One of my least favorite party tricks in my 30s has been the ability to get hungover without getting drunk. All it takes to ruin the next day is three glasses of wine. While I used to solve this problem by ordering $30 worth of greasy breakfast sandwiches, I’m wiser now and know that the perfect solution — a pack of instant ramen, ideally beef flavored and consumed within the first hour of waking up — actually only costs 13 cents.
When we drink more alcohol than our livers can break down, it enters our bloodstream and travels to other organs. Once the booze hits the brain, it blocks the production of vasopressin, a hormone that’s supposed to keep us from peeing all the time. That’s why drunk people constantly have to piss and wake up all dehydrated and drained of electrolytes, like salt.
Enter instant ramen, with nearly 90 percent of our daily recommended sodium. Under any other conditions, this would be bad, but according to Lauren Shockey, author of the cookbook Hangover Helper: Delicious Cures from Around the World, the one excuse for occasionally eating that much salt in a single sitting might be a hangover. “The salts can help replenish the electrolytes in your body,” she tells me. “Likewise, any broth is good because dehydration is a symptom of being hungover.”
Greasy food gets most of the credit for helping with hangovers, but it only helps prevent hangovers by slowing the absorption of alcohol into the bloodstream if you eat it while still drinking. If anything, because alcohol irritates the stomach and intestinal lining, consuming greasy foods the morning after can disrupt the digestive system and make hangovers that much worse.

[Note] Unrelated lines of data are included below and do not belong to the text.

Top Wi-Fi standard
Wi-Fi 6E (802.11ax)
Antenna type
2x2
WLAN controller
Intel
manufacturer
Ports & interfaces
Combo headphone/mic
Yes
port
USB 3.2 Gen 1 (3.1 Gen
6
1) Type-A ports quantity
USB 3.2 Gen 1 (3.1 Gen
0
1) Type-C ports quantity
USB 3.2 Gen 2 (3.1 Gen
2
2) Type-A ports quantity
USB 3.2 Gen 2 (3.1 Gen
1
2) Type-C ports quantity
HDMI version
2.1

For this reason, soup is a sleeper hit among hungover individuals:
The thing is, it takes energy and patience to slow cook something like soup; plus, many of us still want grease on the menu following a night of drinking. Instant ramen, then, is the best of both worlds — trash food that’s as soothing as homemade chicken soup. “Ramen is like a salty, fatty, umami electrolyte replenishing drink while bringing all the greasy, savory deliciousness of a diner fry-up,” says chef Brian Casey. To him, the noodles are like a pile of hash browns, and the shimmer on the broth like butter on Texas toast. The only thing that would make it better is adding a soft boiled egg as a “hearty dose of protein,” he says, noting the mental effects as well. “Even if your headache continues to throb, the comfort of a hot noodle soup can dull the pain — if only for the moment you’re enjoying it.”

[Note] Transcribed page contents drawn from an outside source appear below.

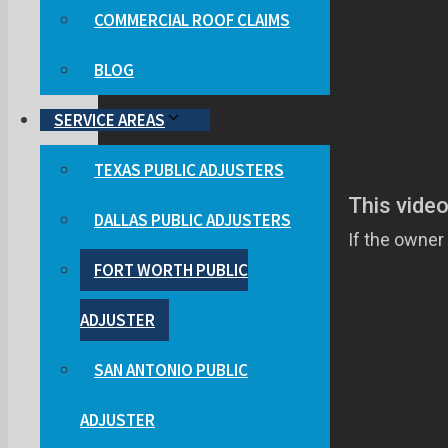
COMMERCIAL ROOF CLAIMS
BLOG
SERVICE AREAS
TEXAS PUBLIC ADJUSTERS
DALLAS PUBLIC ADJUSTERS
FORT WORTH PUBLIC
ADJUSTER
SAN ANTONIO PUBLIC
ADJUSTER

Shockey seconds Casey’s recommendation to include an egg because “eggs contain cysteine, which is an amino acid that helps break down the hangover-causing toxin acetaldehyde.” When our bodies metabolize alcohol, it turns into acetaldehyde, a compound that’s 10 to 30 times as toxic as alcohol itself. On top of dehydration, scientists suspect that acetaldehyde is why hangovers suck so much.

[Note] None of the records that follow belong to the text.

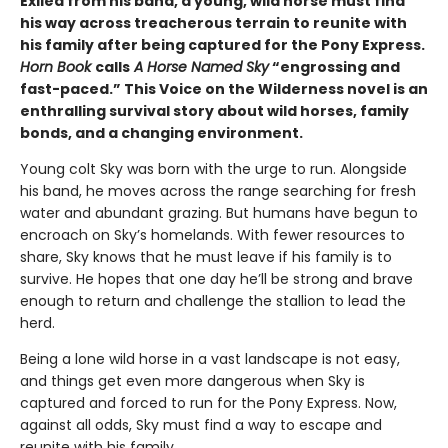
Exiled from his band, a young, wild horse must find
his way across treacherous terrain to reunite with
his family after being captured for the Pony Express.
Horn Book
calls
A Horse Named Sky
“engrossing and
fast-paced.” This Voice on the Wilderness novel is an
enthralling survival story about wild horses, family
bonds, and a changing environment.
Young colt Sky was born with the urge to run. Alongside
his band, he moves across the range searching for fresh
water and abundant grazing. But humans have begun to
encroach on Sky’s homelands. With fewer resources to
share, Sky knows that he must leave if his family is to
survive. He hopes that one day he’ll be strong and brave
enough to return and challenge the stallion to lead the
herd.
Being a lone wild horse in a vast landscape is not easy,
and things get even more dangerous when Sky is
captured and forced to run for the Pony Express. Now,
against all odds, Sky must find a way to escape and
reunite with his family.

Likewise, leafy greens rich in nutrients, amino acids and minerals have been found to help hangovers, and it’s pretty easy to dress up a bowl of ramen by tossing in a handful of spinach.
Of course, even fancy instant ramen still isn’t good for you to eat all the time, but neither is drinking to the point of a hangover. If you’re rarely indulging in either, though, ramen and hangovers can be a dream team. Besides, hangover foods are supposed to be a reflection of our mistakes. And if you’re gonna make a mistake, it’s best to do so quickly — like in the three minutes it takes to boil water for a bowl of ramen.